_Data extracted from a collection_:
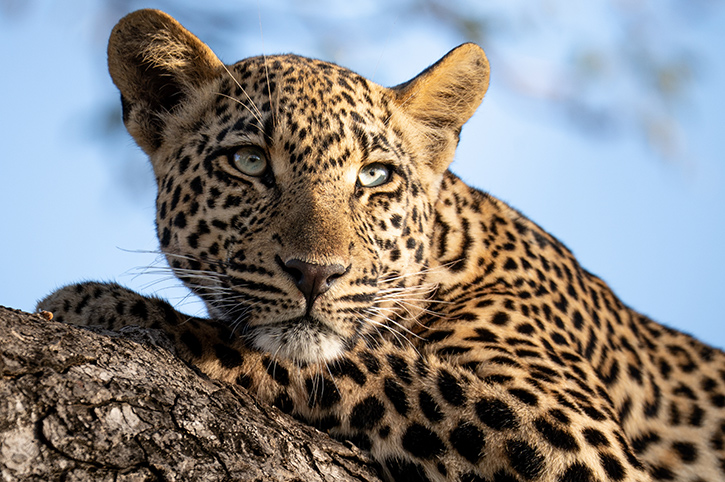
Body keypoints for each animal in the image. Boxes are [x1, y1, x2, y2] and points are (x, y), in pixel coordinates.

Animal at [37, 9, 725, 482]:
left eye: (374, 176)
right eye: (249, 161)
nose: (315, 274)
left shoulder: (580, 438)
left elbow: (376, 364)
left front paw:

...

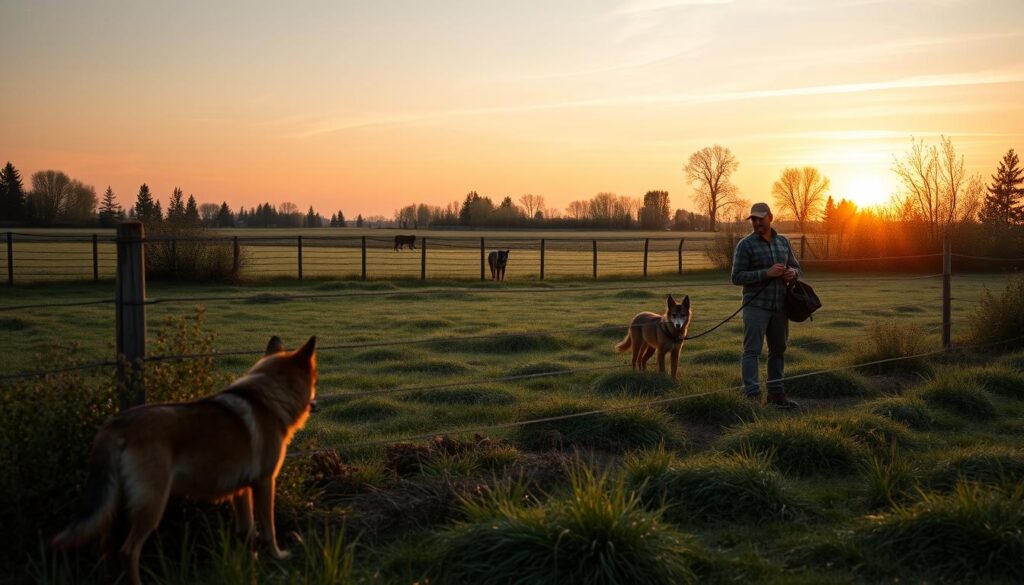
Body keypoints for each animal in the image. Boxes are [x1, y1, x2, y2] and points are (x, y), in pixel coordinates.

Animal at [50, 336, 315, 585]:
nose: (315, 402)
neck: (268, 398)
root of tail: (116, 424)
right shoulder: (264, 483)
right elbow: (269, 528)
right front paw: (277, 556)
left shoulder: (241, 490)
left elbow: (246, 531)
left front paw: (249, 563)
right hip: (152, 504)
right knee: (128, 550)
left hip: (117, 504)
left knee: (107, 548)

---

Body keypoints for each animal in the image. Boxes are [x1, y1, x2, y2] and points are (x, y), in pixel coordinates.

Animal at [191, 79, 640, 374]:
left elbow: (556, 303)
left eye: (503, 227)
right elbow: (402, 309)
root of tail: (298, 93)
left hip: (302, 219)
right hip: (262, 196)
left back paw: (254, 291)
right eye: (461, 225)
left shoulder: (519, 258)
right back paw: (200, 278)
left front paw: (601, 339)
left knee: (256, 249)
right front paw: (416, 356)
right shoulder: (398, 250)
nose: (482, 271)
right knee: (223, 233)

_WHAT THE EXERCISE ASKS_:
Copy out, word for word, the part of the entries above that begins at the line with "root of tail: (298, 93)" and ends at the line with "right knee: (223, 233)", including both.

_RESULT OF THE EXERCISE_:
root of tail: (298, 93)
left hip: (302, 219)
right hip: (262, 196)
left back paw: (254, 291)
right eye: (461, 225)
left shoulder: (519, 258)
right back paw: (200, 278)
left front paw: (601, 339)
left knee: (256, 249)
right front paw: (416, 356)
right shoulder: (398, 250)
nose: (482, 271)
right knee: (223, 233)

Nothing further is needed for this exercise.